Limited Cognition Test

[33]         The legal threshold for fitness to stand trial is low. 

[34]         The test to be applied is one of limited cognitive ability, that is, whether Mr. Ward understands the nature of and object of the proceedings, understands the possible consequences and can recount to counsel the necessary facts relating to the offence in such a way that counsel can then properly present a defence.

[35]         As mentioned, the application of the test can be complicated in the face of both a psychiatric illness and cognitive limitations where language adaptation may mask the level of understanding.  The psychiatric illness is treatment resistant and has some delusional aspects.  Mr. Ward has no insight that he has an illness or that he needs treatment.  The cognitive issues affect both his memory and understanding.

[36]         From his evidence it is clear Mr. Ward has issues with his memory, regarding both the alleged offences and more recent events.  He does not remember having spoken with his lawyer in the previous 24 hours.  Does he recall what, if any instructions, he has provided to his lawyer?  Does he recall what advice he has received from his lawyer?  If so, does he understand the advice he has received? 

[37]         On a rudimentary level Mr. Ward knows his lawyer is there “to help him get released”, “to fight for him” and “to convey what really happened”.  He states she is “to come up with a proper defence” but it is unclear if he understands what this means in the context of a trial.  He never mentions trial.  He relates it all in the context of being released.  Even his perception of the decision-making role of the judge is in the context of deciding whether he ‘gets out of prison’ and either goes to live with family or goes to the Abbie Lane hospital.  He does not explain the role of the judge is, in the context of a trial. 

[38]         There is no question; Mr. Ward can respond to questions asked of him.  But is he able to answer the questions in a way that shows he understands the nature and object of the proceedings, and the possible consequences?  Mr. Ward has a good grasp of the English language.  Defence suggests he has had 30 years to adapt to his circumstances.  But he answers the questions in only a very general way – his lawyer and the judge are there to “clarify things” – but what things and how?  His lawyer is to present a “proper defence” – what is a proper defence? 

[39]         Fitness involves more than merely being able to answer questions.  There must be a basic understanding of the trial process and the ability to process information in a way that enables an accused to instruct counsel.  Trial fairness is predicated on the ability to engage in meaningful participation. 

[40]         In making a legal determination on fitness, I must consider all the evidence before me, including the medical opinion, Mr. Ward’s testimony and the background information provided by Mr. Ward’s sister. 

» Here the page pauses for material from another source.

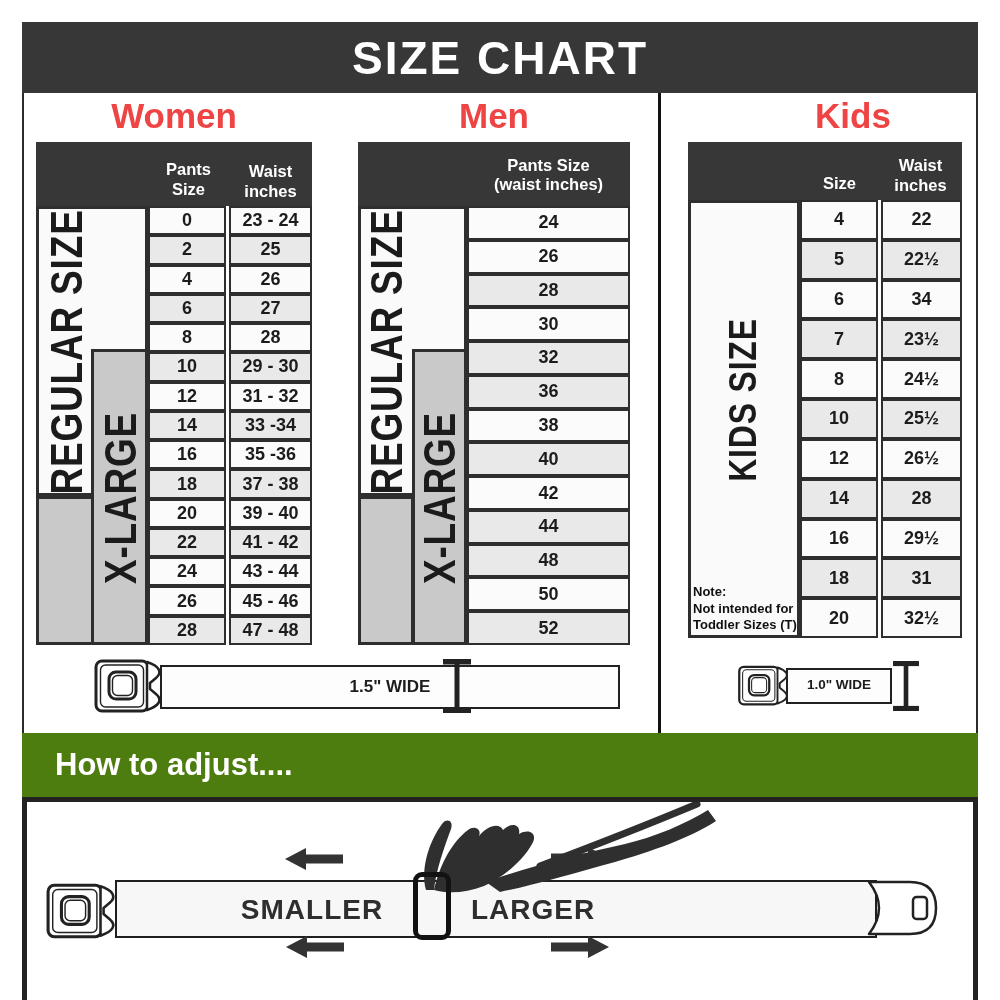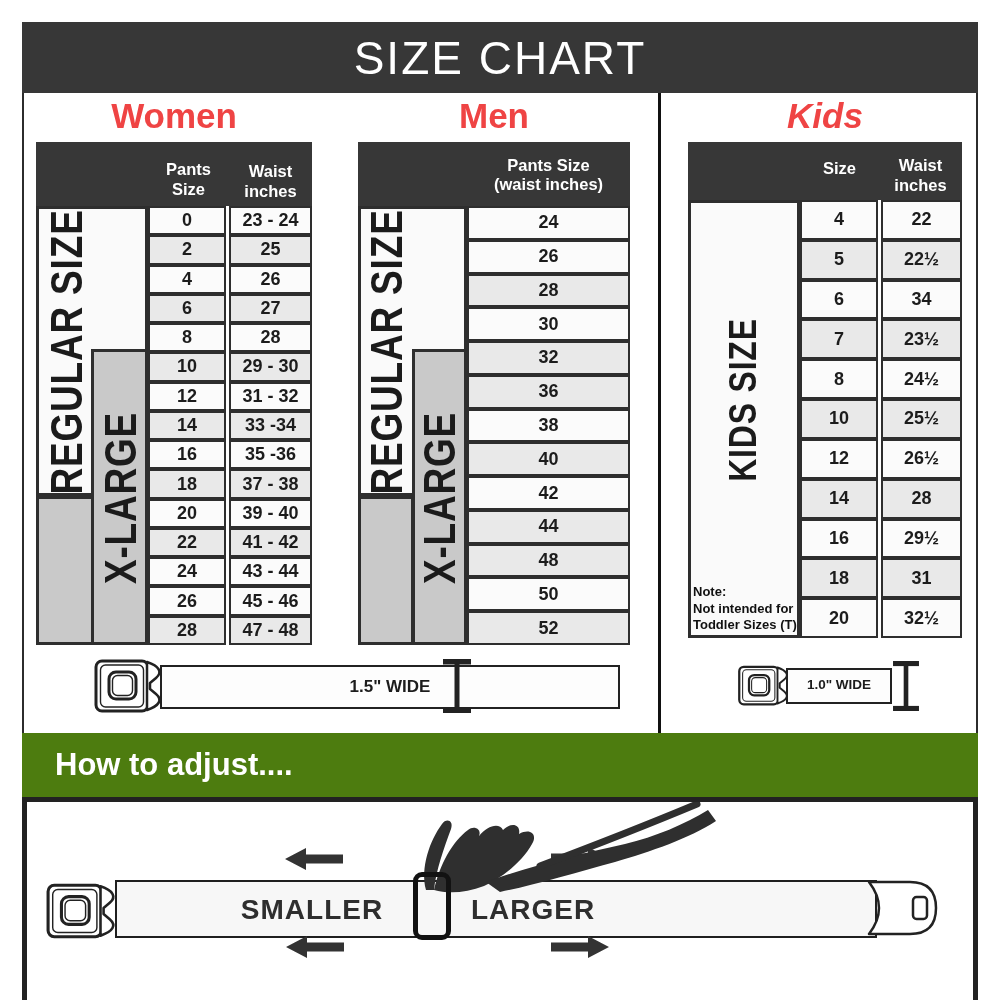"SIZE CHART" .top-band .t { font-weight: normal -> bold }
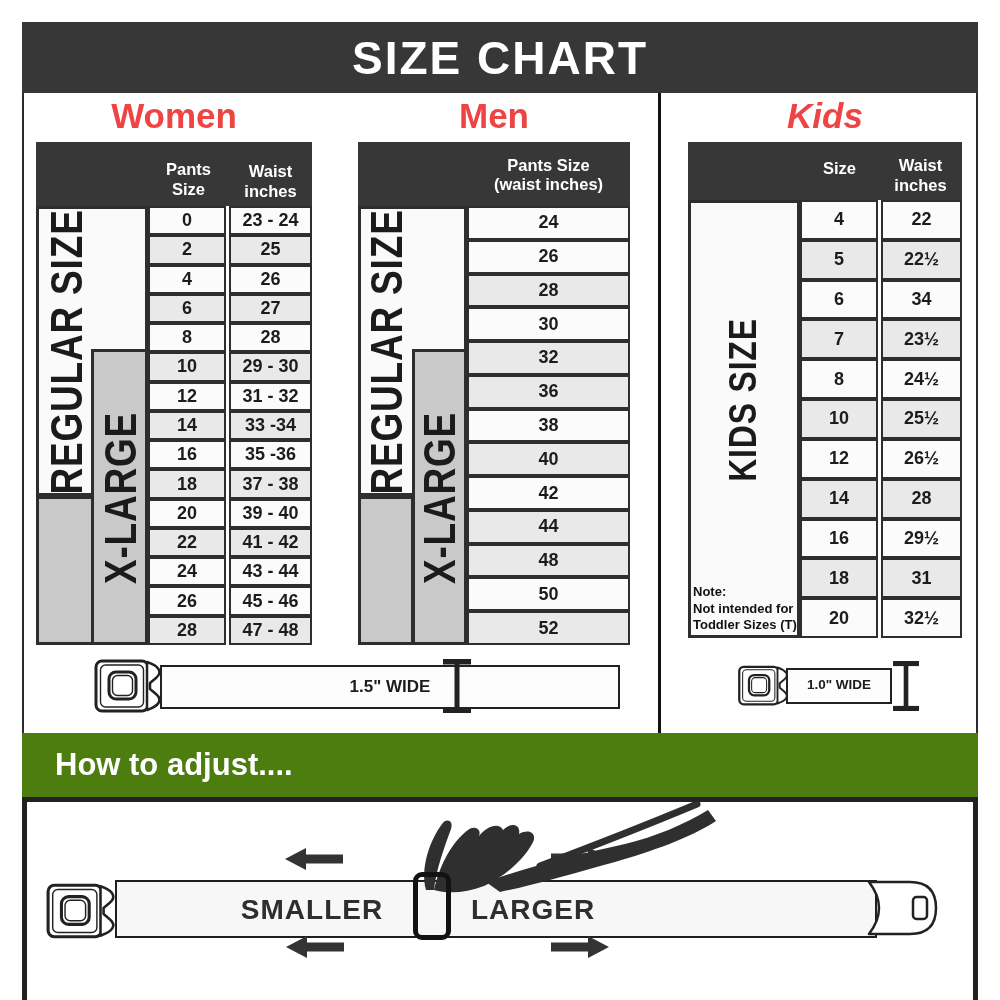"Kids" div.col-title { font-style: italic -> none; left: 688px -> 716px }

[41]         Mr. Ward’s presentation and testimony is not in keeping with the doctor’s opinion.   Mr. Ward does not appear to understand important features of the court process, such as the purpose and nature of a trial.  Nor does he appear to understand the unique role of the Crown or the judge in the trial process.   I am not satisfied that he understands the nature of an oath or the implications of perjury.  Aside from that, there are serious concerns about Mr. Ward’s ability to recall, even very recent events, such as discussions with his lawyer about the trial process, the defences available and any instructions he may provide at any given moment. 

Conclusion

[42]         For these reasons I am persuaded, on the balance of probabilities, that Mr. Ward is unfit to stand trial at this time.  Pursuant to section 672.45 of the Criminal Code of Canada this matter will be referred to the Criminal Code Review Board along with a transcript of the proceedings and all documents filed in relation to this matter.